## Source
★ ★ ★ ★ ★ ★ ★
That’s it for now. I will be back very soon! Until then, you know the drill. Be safe, stay positive, and so on.

Colocasia Looking Good!

Colocasia ‘Distant Memory’ at 64″ tall on 8-30-19.

Hello everyone! I trust this post finds you all well as summer starts to wind down (here anyway). We have had much cooler temps the past few days but it is supposed to be 90° F on Tuesday.

I wanted to share a few photos of the Colocasia and Leucocasia gigantea ‘Thailand Giant’. They seemed to be growing slow then they went bizurk! The Colocasia ‘Distant Memory’ in the above photo is NOW 64″ tall.

The cat in the photo isn’t my cat… Well, I am not so sure about that now because she has made herself at home. Nathan brought her home one night from a convenience store parking lot. She didn’t look like she was a stray to me and had a flea collar on. I told him he should take her back then he told me “after a week” that she had been in the parking lot for several days. GEEZ! When I came here in 2013, mom and dad had 20 cats. I got all the females and males spayed and neutered and after six years there were only five left. Nathan came and brought two more. Then Kevin gave me the little black kitten (GEEZ!) and now there is this one. Yes, it is a female and Nathan’s male cat Simba has taken a liking to her… I went behind the chicken house this morning to have a look at the Dayflowers and “you know who” followed me…

 

Colocasia ‘Distant Memory’ flowers on 8-30-19.

As I mentioned before, Colocasia ‘Distant Memory’ is the first black-leaved Colocasia I have grown since 2013. I was thinking about a ‘Black Magic’ but found this one at a local greenhouse. It is a Walters Gardens introduction.

It had been raining before (and after) I took these photos so all the leaves are wet.

 

Colocasia ‘Distant Memory’ leaf on 8-20-19.

The leaves are pretty neat for sure but not as “puckered” as advertised. I am not complaining at all because this is a nice plant.

 

Colocasia ‘Distant Memory’ leaf underside on 8-30-19.

The undersides of “Elephant Ear’ leaves are pretty neat and this one is really NEAT!

 

Colocasia ‘Coffee Cups’ at 39″ on 8-30-19.

I must say the Colocasia ‘Coffee Cups’ has done very well over the past month and is now 39″ tall.
★ ★ ★ ★ ★ ★ ★
## Records provided

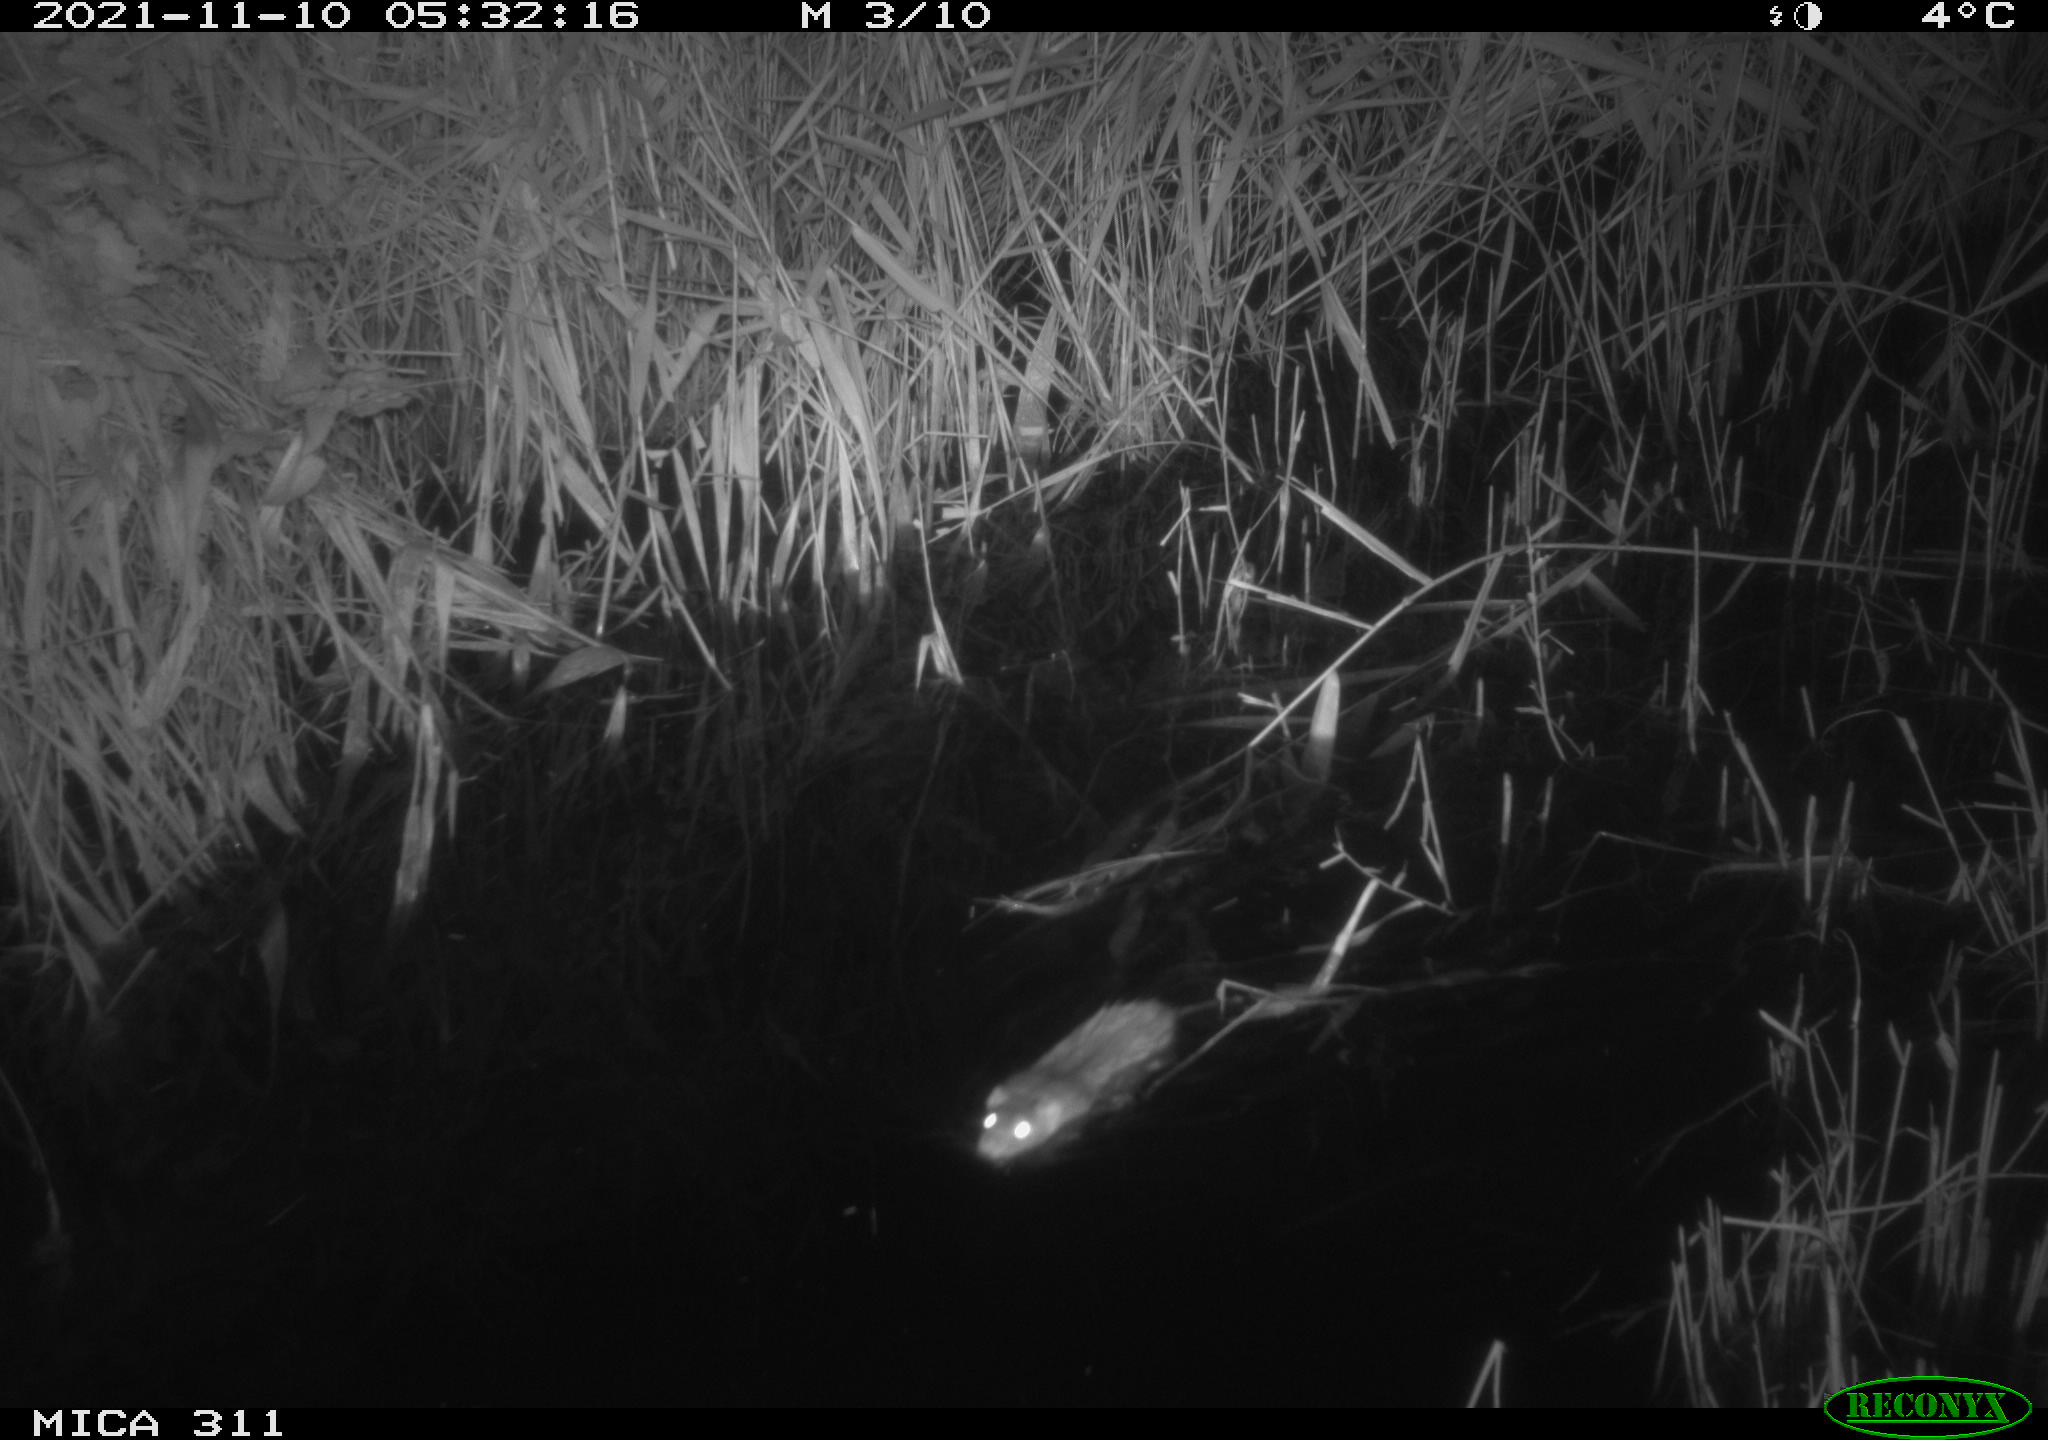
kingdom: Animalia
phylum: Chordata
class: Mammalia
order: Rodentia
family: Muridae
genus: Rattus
★ ★ ★ ★ ★ ★ ★
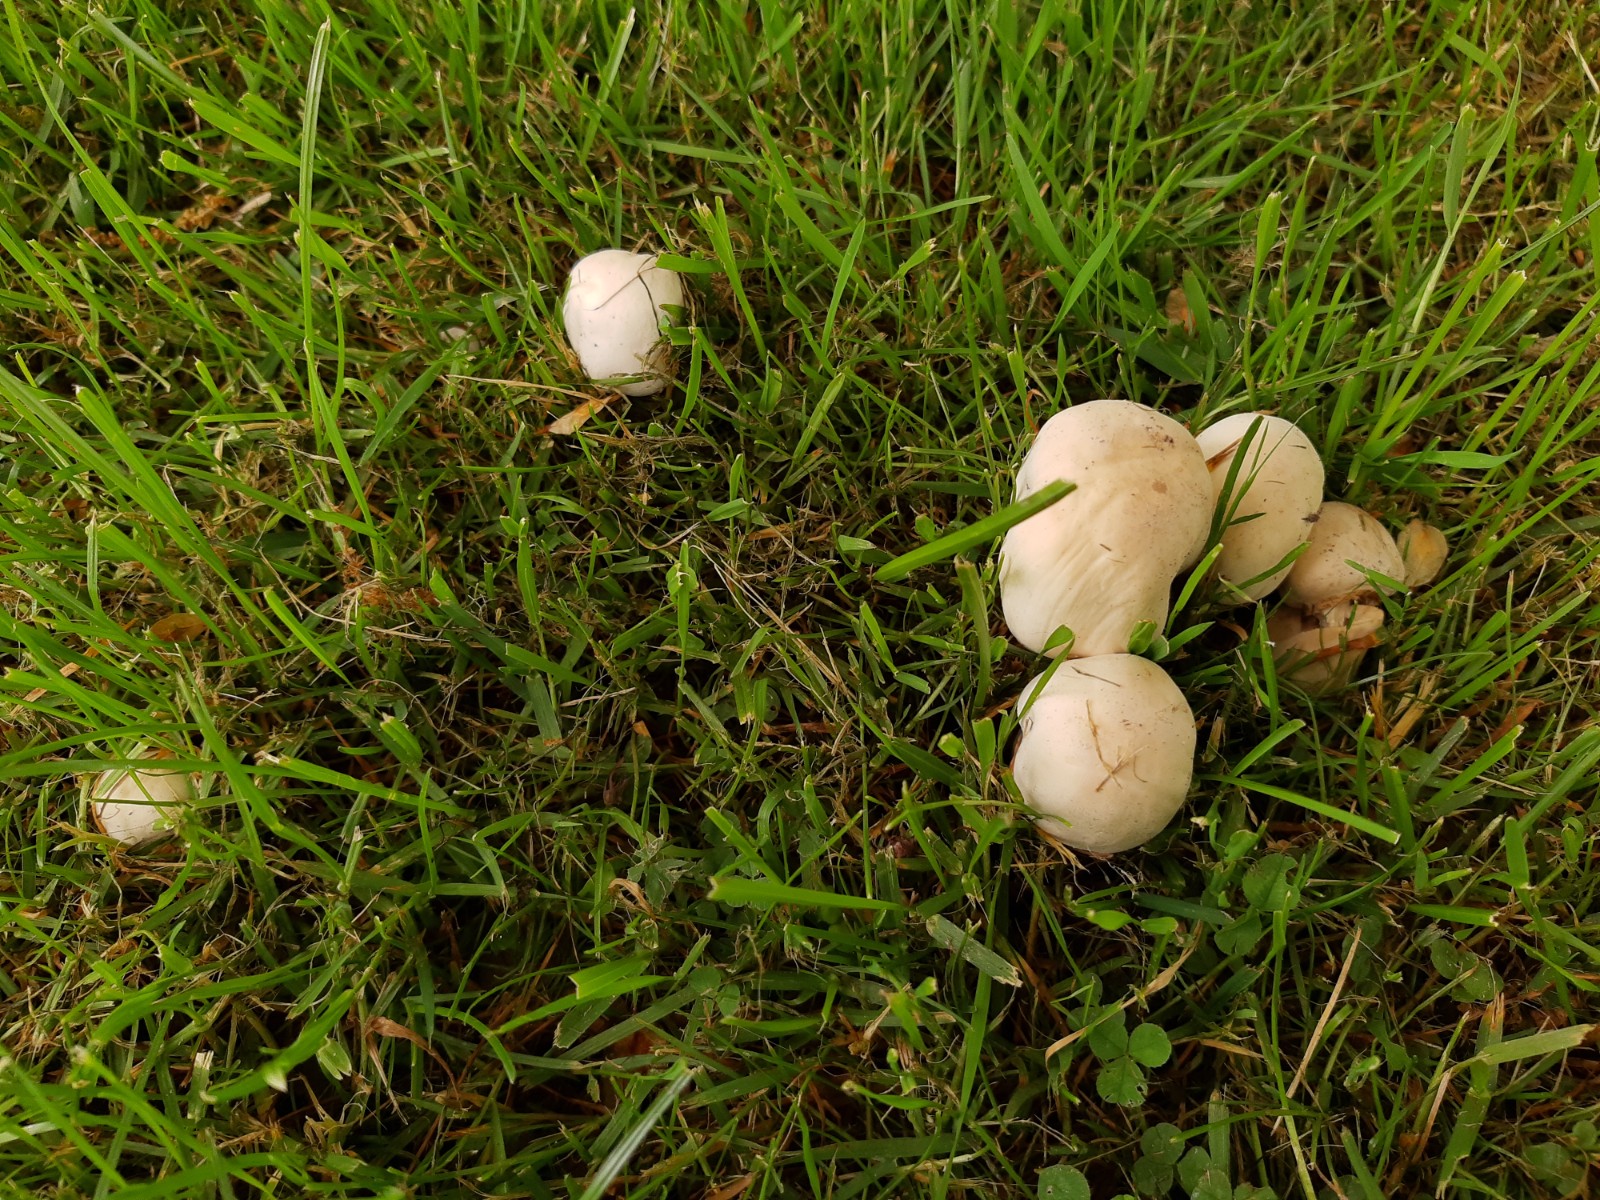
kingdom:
★ ★ ★ ★ ★ ★ ★
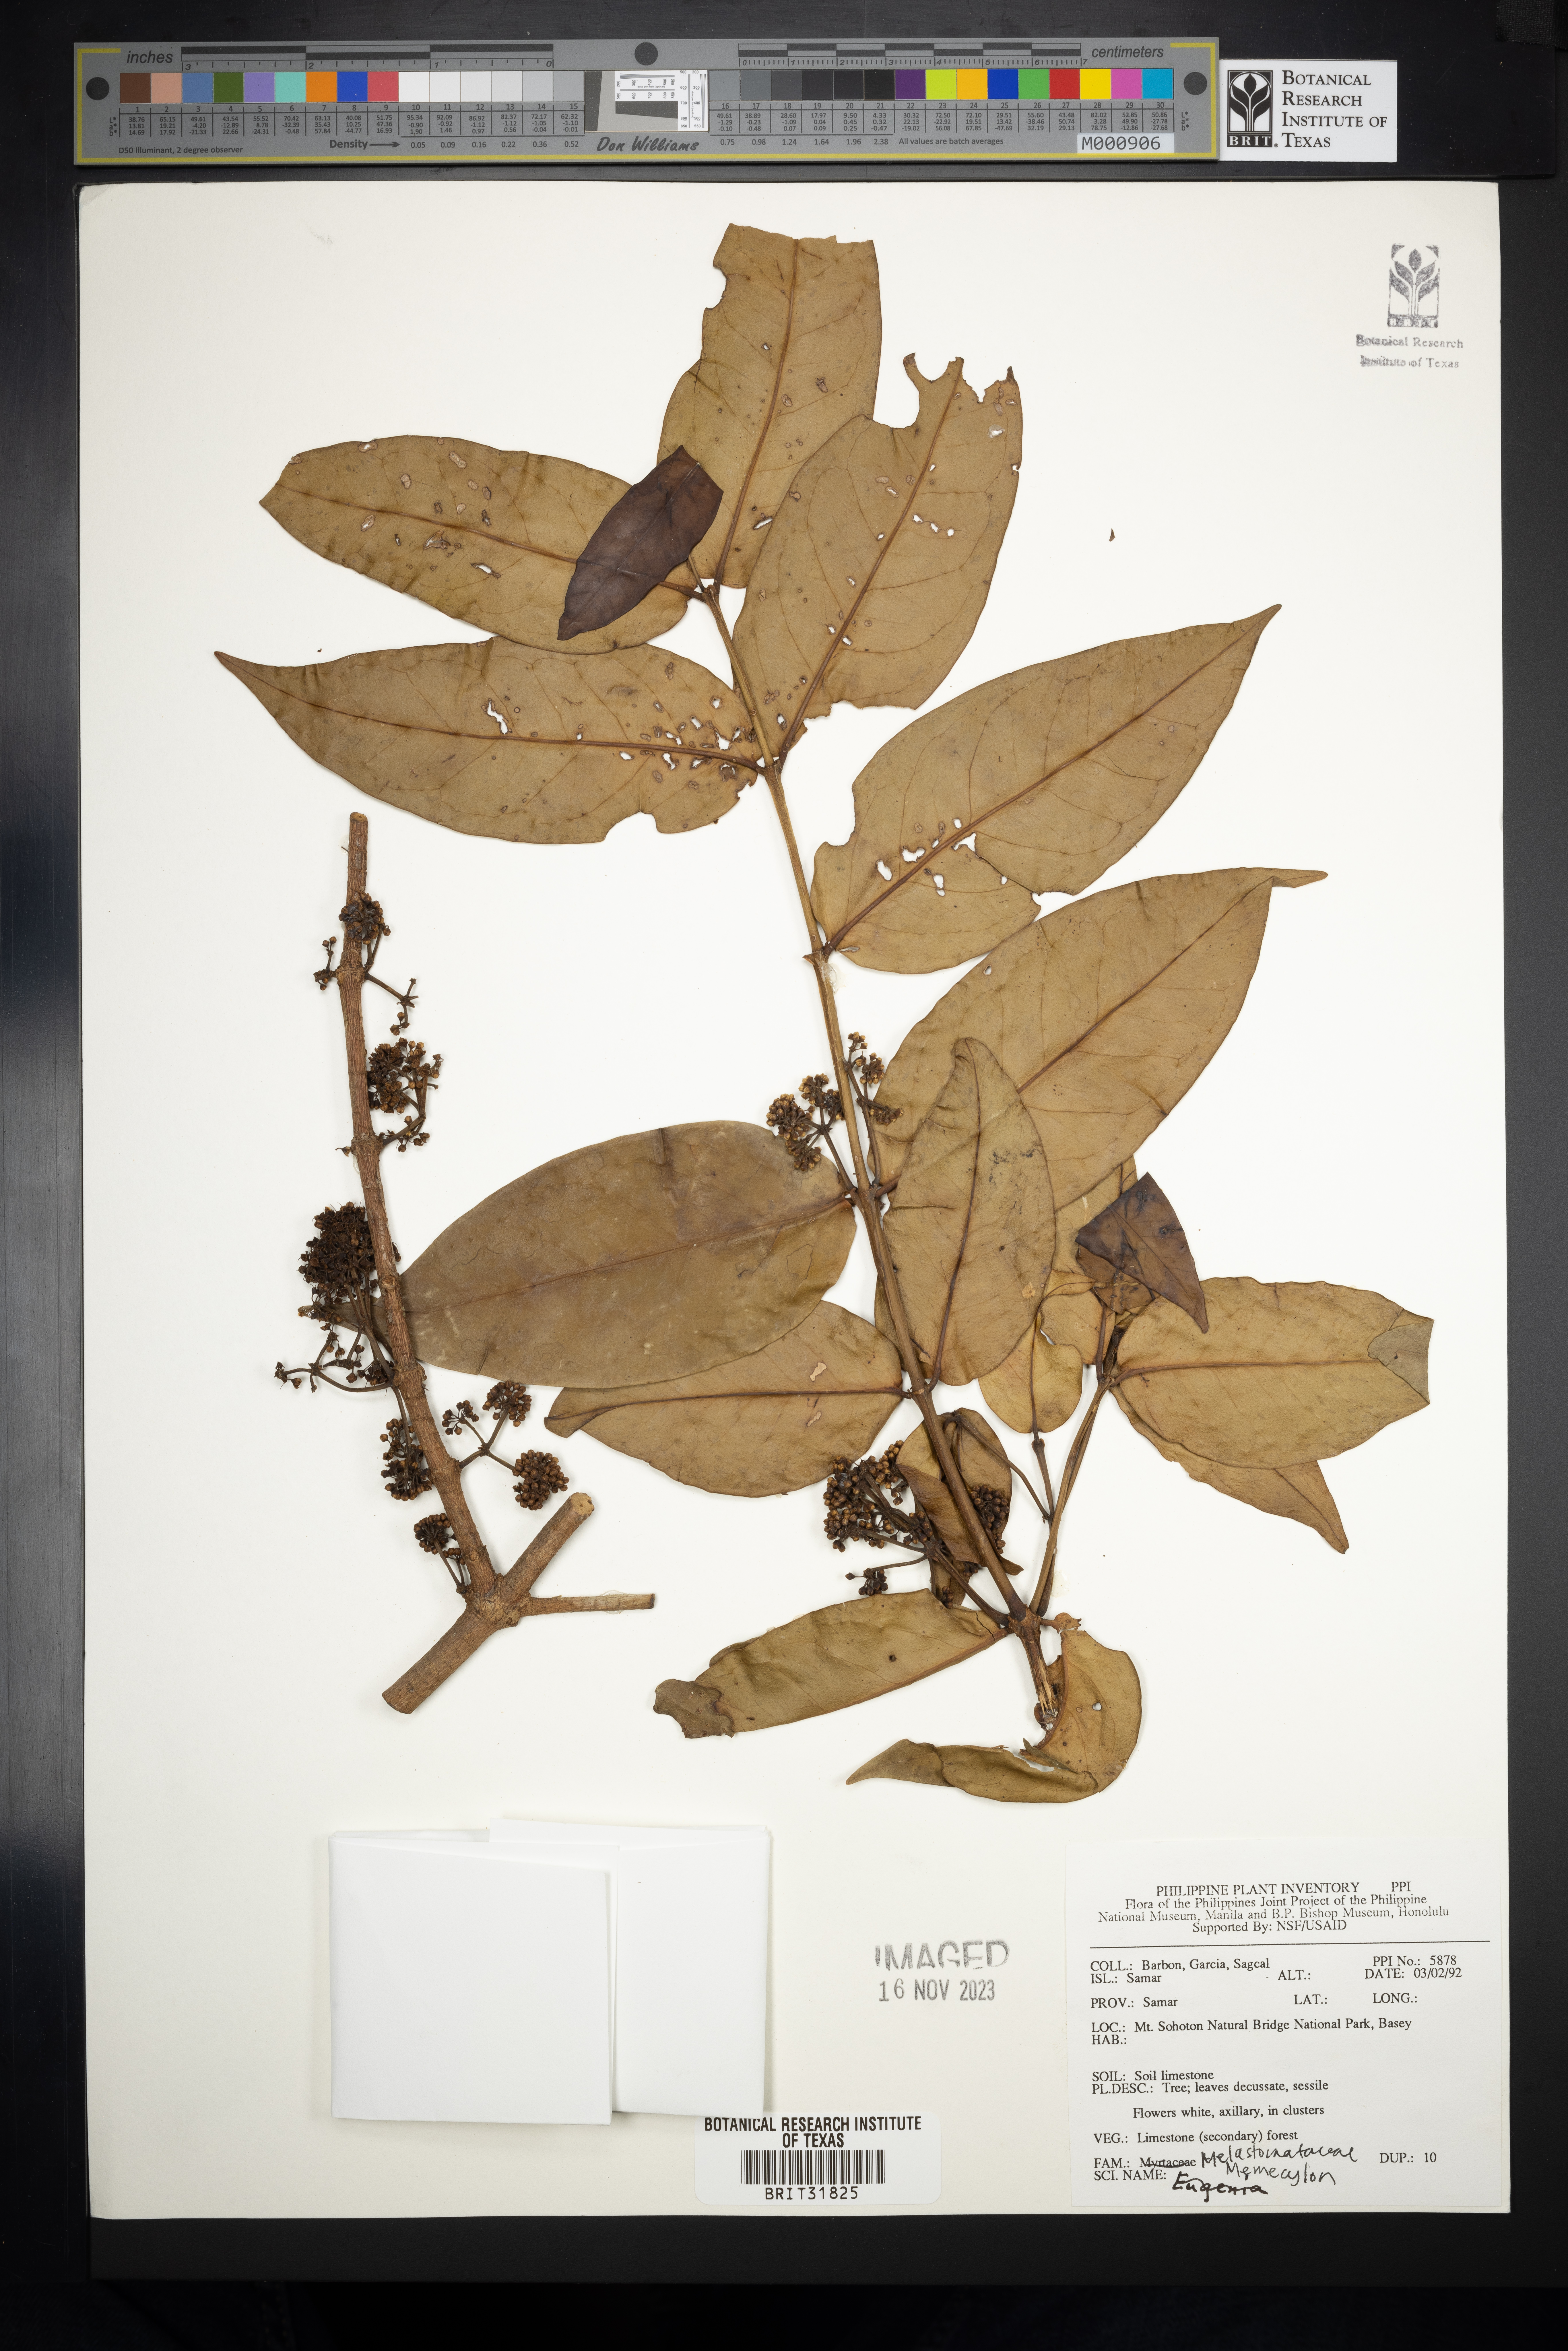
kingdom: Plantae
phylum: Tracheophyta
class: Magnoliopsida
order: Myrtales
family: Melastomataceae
★ ★ ★ ★ ★ ★ ★
## Set of tasks
1) Pull out, word for word, the part of the Colocasia post that opens with the words containing "That’s it for" and closes with "F on Tuesday.".
2) Condense the paragraph of the Colocasia post that begins "The cat in the photo isn’t my cat" into three or four sentences that keep its main facts.
The rows have no connection to the Colocasia post.

## Responses per task
1)
That’s it for now. I will be back very soon! Until then, you know the drill. Be safe, stay positive, and so on.

Colocasia Looking Good!

Colocasia ‘Distant Memory’ at 64″ tall on 8-30-19.

Hello everyone! I trust this post finds you all well as summer starts to wind down (here anyway). We have had much cooler temps the past few days but it is supposed to be 90° F on Tuesday.

2) Nathan brought the cat in the photo home one night from a convenience store parking lot, where, he said after a week, she had been for several days. She had a flea collar on, didn't look like a stray, and has now made herself at home. When the writer came in 2013, the writer's mom and dad had 20 cats, and after they were all spayed and neutered only five were left six years later. Nathan then brought two more, Kevin gave a little black kitten, and now there is this female, whom Nathan's male cat Simba has taken a liking to and who followed the writer behind the chicken house that morning to look at the Dayflowers.